Firstly, Westy West does something immediately correct; its art style. Instead of trying to be realistic by any measure, the game opts for a pixelated look. The camera is mounted at a slightly skewed top-down angle, providing an angle reminiscent of old school games like Cobra Triangle. Characters idly bounce up and down with their big blocky heads, all contained on a grid of squares.
You explore Westy West's levels by swiping up, down, left, or right. Doing so moves your character one square in that direction. You can also attack characters by tapping and either aiming at them or looking in their direction. Shots only go so far though, so there's a bit of strategy to gunplay.
Westy West is all about getting as far as possible before you die, hence forcing a restart. You'll usually grab a wanted poster off the wall, detailing a specific enemy for you to hunt. These wanted posters are often pretty humorous, containing crimes like “we think he's an alien”. The whole tone of the game is very silly and cheerful, never taking itself seriously.
The real hit-and-miss is the gameplay itself, which can be rewarding but sometimes frustrating. You're limited to three hearts of damage, which can quickly deplete in a dire situation. You can hire additional friendlies or mounts, but these are often incredibly expensive in comparison to how much gold you'll amass. This is where micro transactions come into play, along with opening treasure chests you find within levels. Characters and weapons who are too expensive to purchase with in-game money can be bought with real money. However, their real life prices are often too high to justify as is. Westy West isn't any worse without these additions though, so you're not missing out on much if you decide to skip them.
The objective of each level is the same. You'll hop along and kill the bandits in each level, unlocking the exit and allowing you to progress. The variety lies within the level design itself, as levels are not all the same. Some are open canyons with nothing but enemies and dangers, but others are full fledged towns with civilians and shops. You're not restricted to playing fair in Westy West, so you can shoot innocents if you feel like it. Don't expect to get away with it though, as the police will show up to quickly dispose you.

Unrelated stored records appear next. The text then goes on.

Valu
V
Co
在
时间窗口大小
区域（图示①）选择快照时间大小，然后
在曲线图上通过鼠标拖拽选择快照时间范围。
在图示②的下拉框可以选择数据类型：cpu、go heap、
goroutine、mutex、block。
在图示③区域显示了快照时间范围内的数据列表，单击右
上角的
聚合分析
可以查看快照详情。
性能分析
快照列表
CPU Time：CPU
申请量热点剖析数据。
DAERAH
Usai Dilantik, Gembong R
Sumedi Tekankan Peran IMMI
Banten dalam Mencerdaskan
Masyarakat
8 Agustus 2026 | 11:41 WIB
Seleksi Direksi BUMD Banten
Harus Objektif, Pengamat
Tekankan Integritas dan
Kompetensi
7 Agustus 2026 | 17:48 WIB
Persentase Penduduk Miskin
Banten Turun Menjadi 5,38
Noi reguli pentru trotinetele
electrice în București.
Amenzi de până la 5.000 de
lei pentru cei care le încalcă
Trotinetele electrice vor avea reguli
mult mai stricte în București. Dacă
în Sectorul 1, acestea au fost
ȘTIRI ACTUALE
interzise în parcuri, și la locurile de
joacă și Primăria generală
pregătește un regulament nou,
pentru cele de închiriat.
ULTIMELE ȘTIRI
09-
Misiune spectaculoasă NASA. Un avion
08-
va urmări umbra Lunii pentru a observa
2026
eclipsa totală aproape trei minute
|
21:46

Once you finally perish, you can continue playing by watching an advertisement or spending some in-game gold. All the gold you earned on your previous run carries over, allowing you to buy better equipment and new characters. Along with this enjoyable cycle, there are overarching quests to complete that reward you with extra cash. One of the best features of Westy West is the ability to tap a “record” button, which captures your gameplay. You can then share this instantaneously on social medias through Unity's Everyplay function. It's a really cool feature, and while I didn't use it that much, I'm sure many players will appreciate its addition.

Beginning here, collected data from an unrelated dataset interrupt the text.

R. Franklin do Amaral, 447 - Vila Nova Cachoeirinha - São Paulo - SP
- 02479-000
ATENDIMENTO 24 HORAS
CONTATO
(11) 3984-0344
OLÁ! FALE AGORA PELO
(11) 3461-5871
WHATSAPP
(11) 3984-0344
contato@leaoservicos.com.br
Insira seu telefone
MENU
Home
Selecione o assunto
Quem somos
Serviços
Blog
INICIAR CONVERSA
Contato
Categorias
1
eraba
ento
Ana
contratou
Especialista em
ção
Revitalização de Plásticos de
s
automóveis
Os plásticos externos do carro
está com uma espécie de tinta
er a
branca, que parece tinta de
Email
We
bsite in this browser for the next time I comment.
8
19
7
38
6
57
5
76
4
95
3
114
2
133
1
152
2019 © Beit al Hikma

Generally speaking, Westy West is an all around good time. While there are a few flaws with the economy and the gameplay can get a bit repetitive, Westy West is enjoyable enough to stick with. There's enough gear and equipment to always have something new to work towards, and the humor and tone of the game is refreshingly light. Westy West is like a retro spaghetti western film, all contained into your phone. While not perfect, it’s a smart and satisfying action game to keep returning to. If you're a fan of action games and looking for something a bit more lighthearted, give it a try!